As a consequence of the degraded citizenship, democracy is a hollow illusion, an ideological alibi for the status quo. Voting is a mere expression of nationalism as opposed to a true political choice. And a “conservative mood” overtakes intellectuals who are disillusioned by the failure of liberalism to preserve a thinking public. At the heart of this mood “there is a knowledge of powerlessness without poignancy, and a feeling of pseudo-power based on mere smugness. By its softening of political will, this mood enables men to accept public depravity without any private sense of outrage, and to give up the central goal of western humanism — the presumptuous control by reason of man’s fate.” The word smugness serves as a trigger for me, and it makes me want to link this conservative mood with today’s hipsters, as per the previous post. The problem with hipsters is not their fashion-following phoniness; it’s their smug abdication of responsibility in favor of an egocentric apathy. Hipsters are conservatives posturing as progressives, often professing to be liberals while their practice refutes the claim. Mills’s description of the 1950s conservative mood suits hipsterism to a tee:

it is not a snobbery linked with nostalgia, but on the contrary, with what is just one-step-ahead-of-the-very-latest-thing, which is to say that it is a snobbery based not on tradition but on fashion and fad. Those involved are not thinking for a nation, or even about a nation; they are thinking of and for themselves.
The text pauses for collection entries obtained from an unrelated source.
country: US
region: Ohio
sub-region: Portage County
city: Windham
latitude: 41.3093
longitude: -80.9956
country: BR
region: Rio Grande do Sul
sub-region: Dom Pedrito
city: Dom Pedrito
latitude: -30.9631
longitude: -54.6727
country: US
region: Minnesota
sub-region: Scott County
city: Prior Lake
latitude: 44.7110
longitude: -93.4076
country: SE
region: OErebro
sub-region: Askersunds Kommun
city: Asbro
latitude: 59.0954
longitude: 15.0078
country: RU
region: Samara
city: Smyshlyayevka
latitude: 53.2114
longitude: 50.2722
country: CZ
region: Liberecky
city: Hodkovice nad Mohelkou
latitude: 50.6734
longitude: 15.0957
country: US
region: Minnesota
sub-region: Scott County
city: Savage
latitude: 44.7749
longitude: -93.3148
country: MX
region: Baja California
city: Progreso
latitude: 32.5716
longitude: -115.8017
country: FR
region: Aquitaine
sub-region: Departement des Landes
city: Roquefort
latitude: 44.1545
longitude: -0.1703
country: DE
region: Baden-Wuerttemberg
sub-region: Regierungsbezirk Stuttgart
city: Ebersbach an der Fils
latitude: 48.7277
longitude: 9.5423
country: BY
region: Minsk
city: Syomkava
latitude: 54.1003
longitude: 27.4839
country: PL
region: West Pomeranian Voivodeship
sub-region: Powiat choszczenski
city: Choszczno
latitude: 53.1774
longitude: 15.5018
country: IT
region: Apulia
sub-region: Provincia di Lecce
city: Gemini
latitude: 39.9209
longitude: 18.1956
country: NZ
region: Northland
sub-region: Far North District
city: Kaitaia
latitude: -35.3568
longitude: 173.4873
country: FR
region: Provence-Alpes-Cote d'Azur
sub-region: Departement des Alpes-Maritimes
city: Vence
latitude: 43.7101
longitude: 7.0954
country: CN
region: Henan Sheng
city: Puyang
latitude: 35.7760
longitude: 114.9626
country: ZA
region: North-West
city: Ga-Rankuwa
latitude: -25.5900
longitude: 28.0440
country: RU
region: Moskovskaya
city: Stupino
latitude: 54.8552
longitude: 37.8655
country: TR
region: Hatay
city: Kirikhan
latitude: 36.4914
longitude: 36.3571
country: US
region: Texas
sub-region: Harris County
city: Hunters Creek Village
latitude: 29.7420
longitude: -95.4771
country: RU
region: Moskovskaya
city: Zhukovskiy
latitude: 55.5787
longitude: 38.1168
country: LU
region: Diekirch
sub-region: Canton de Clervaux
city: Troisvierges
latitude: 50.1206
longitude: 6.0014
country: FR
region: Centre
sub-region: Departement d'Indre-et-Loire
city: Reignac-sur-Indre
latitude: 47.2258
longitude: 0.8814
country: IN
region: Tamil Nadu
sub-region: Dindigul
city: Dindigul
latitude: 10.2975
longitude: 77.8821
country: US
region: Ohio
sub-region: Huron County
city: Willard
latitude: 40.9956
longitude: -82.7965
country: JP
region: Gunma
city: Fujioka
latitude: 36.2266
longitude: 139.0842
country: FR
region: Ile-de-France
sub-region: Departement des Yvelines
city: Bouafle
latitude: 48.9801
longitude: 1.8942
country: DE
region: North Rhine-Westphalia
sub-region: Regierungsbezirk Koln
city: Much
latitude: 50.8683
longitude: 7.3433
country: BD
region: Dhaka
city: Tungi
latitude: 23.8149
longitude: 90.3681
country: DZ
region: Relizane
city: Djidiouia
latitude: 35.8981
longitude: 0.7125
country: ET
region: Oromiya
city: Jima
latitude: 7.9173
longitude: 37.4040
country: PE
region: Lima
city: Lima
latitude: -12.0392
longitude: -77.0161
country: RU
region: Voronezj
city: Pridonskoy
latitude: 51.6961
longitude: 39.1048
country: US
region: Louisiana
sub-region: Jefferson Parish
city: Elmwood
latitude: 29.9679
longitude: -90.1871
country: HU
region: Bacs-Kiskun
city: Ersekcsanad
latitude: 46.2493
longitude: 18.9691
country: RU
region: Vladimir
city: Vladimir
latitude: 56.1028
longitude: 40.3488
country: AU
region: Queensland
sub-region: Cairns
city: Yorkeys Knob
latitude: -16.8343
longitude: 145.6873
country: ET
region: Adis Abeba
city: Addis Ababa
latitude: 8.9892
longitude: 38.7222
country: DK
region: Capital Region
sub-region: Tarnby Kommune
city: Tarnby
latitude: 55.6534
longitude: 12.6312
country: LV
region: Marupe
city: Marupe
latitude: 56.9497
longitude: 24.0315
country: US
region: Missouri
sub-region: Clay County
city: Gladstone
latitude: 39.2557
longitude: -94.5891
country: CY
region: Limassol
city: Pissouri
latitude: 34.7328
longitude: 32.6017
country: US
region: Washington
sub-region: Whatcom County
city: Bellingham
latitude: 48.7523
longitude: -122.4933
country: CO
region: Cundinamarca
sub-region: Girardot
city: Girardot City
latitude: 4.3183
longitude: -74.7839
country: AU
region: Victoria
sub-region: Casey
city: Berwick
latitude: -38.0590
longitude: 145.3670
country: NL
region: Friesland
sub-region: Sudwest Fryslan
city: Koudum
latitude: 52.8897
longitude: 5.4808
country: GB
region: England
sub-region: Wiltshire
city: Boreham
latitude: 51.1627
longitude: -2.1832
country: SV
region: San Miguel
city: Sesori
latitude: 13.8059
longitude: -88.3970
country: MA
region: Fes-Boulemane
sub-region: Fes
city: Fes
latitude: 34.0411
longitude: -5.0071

In self-selected coteries, they confirm one another’s mood, which thus becomes snobbishly closed — and quite out of the main stream of the practice of decision and the reality of power.

(This reminds me of my own indifference to the business world when I was a graduate student, and thought I was well informed on everything important — you know, semiotic theories of gender and decentered subjectivities in 18th century novels and that sort of thing. My arguments about these subjects with my peers were so vital. Mills saw the conservative mood as facilitating “historical development without benefit of idea.” This is the sense, perhaps, in which hipsterism is the dead end of Western civilization. Mills’s book is useful for linking hipsters to the larger problem of the meaningless political sphere, which seems to have spawned them. But it doesn’t shed much light on how to reinvigorate political involvement, how to make the basic acts of citizenship in a democracy not seem trivial or merely self-referential. Could “youth” culture — in reality the culture of grown adults who can affect the structures of society in a meaningful way — form for itself a politically literate, unified, and efficacious sphere of action? Is there anything else to do but resist what is currently dominant, or does any positive action stand only to be co-opted and reassimilated by the forces of conservative “smugness”?

The relation between hipsterism and conservatism-in-effect apathy makes it almost ironic that McCain’s campaign is trying to paint Obama as a kind of king of the hipsters. Andrew Sullivan makes the obvious point that this is no substitute for actually crafting policy positions (the Republicans are the dead end of Western Civilization). But this of course makes them the natural allies of hipsters, who also stand for nothing. These attacks are just another feat of projection, as when McCain plays the race card by accusing Obama of playing it.